Jonah in the dark hears the immense heart throbbing
like a generator. Tours the cathedral of the lungs.
But now above the sloshing and churning,
the engine of the heart, he hears the voice of the whale.
He is inside the organ; the lungs are its bellows.
Its pipes are fathoms tall. He is a mouse hiding there.
He is carried inside a tenor the size of a concert hall
improvising on themes he hears now from all sides,
clicks, squeaks, moans, trills, it sounds electronic.

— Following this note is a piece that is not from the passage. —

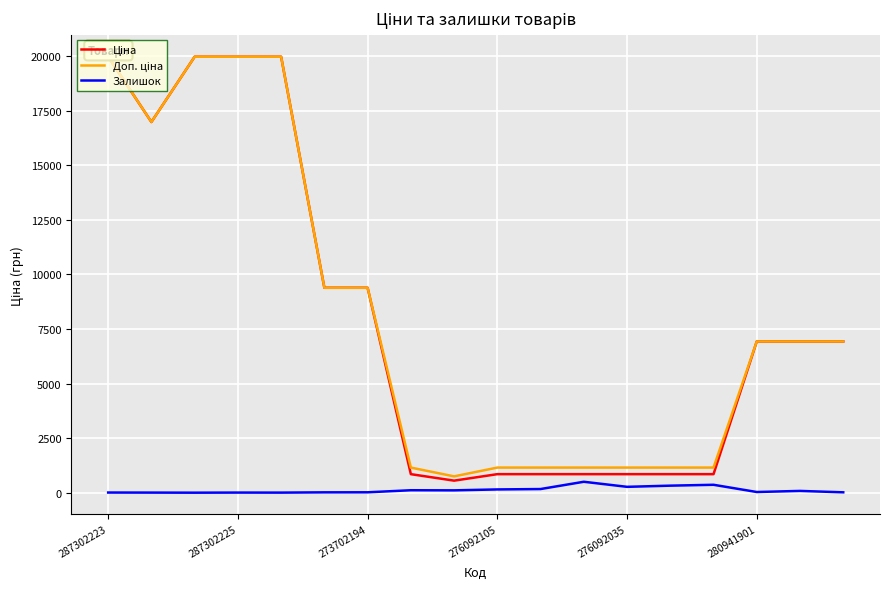

What is the value of the Доп. ціна point at the 2nd from the left?

16976.3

In the night the tones flicker and shimmer,
nets of sound trailing through the silence
constellations floating in the salty dark.
Our prayers rise like clouds of whining mosquitoes
give me, I want, I need, I must have him,
her, the heart of my enemy,
a mountain to strip-mine,
whales to harvest, while they sing
a dwindling psalm to the great eye that watches.
3.
Arcing out of the grey green moil of water
the humpback offers her plume of praise,
steam gusting from the hot stove of her heart.
They are houses leaping,
they are ore boats upending.
Lava flows, they float on the calm.
Leather icebergs, they are sunning in the current.
Breaching, now they travel in bow curves,
viaducts, strong arches of speed,
/> huge smooth wheels turning past us.
Now she rises just beside the boat,
thrusting herself out, dark joy towering
over me where I grip the slippery wet rail.
Her steam touches my face.
Her breath enters my nose and my lungs.
That small vulnerable eye bright like a chip
of obsidian looks at me, pale—staring in awe.
4.
Here on this question mark of sand sprawled
gracefully on the tumbling sea,
we know the whales one by one.
A dead warbler under the leafless bayberry
may provoke us to pass by with the flash
of mourning that flesh shudders out its breath
and turns cold, fading feathers in the brown
grasses dying back. But a dead whale:
a shrieking gyre of hungry seagulls turns
and turns over the heap of it, the eye
still open and not yet picked out.
Soon it stinks like a battlefield.
The bulldozer arrives to labor at burial.
We see the little as cute, the big as impressive
although we are oftener killed by viruses
than by an elephant in must.
But here the loss is not impersonal.
Each is known. Beltane, Comet, Point,
Talon noted among Cape friends dead this cycle.
We must praise each humpback breaching,
each a poet, a composer, a scholar of the roads
below. They are always singing, and what they know
is as alien to us as if they swam past Sirius.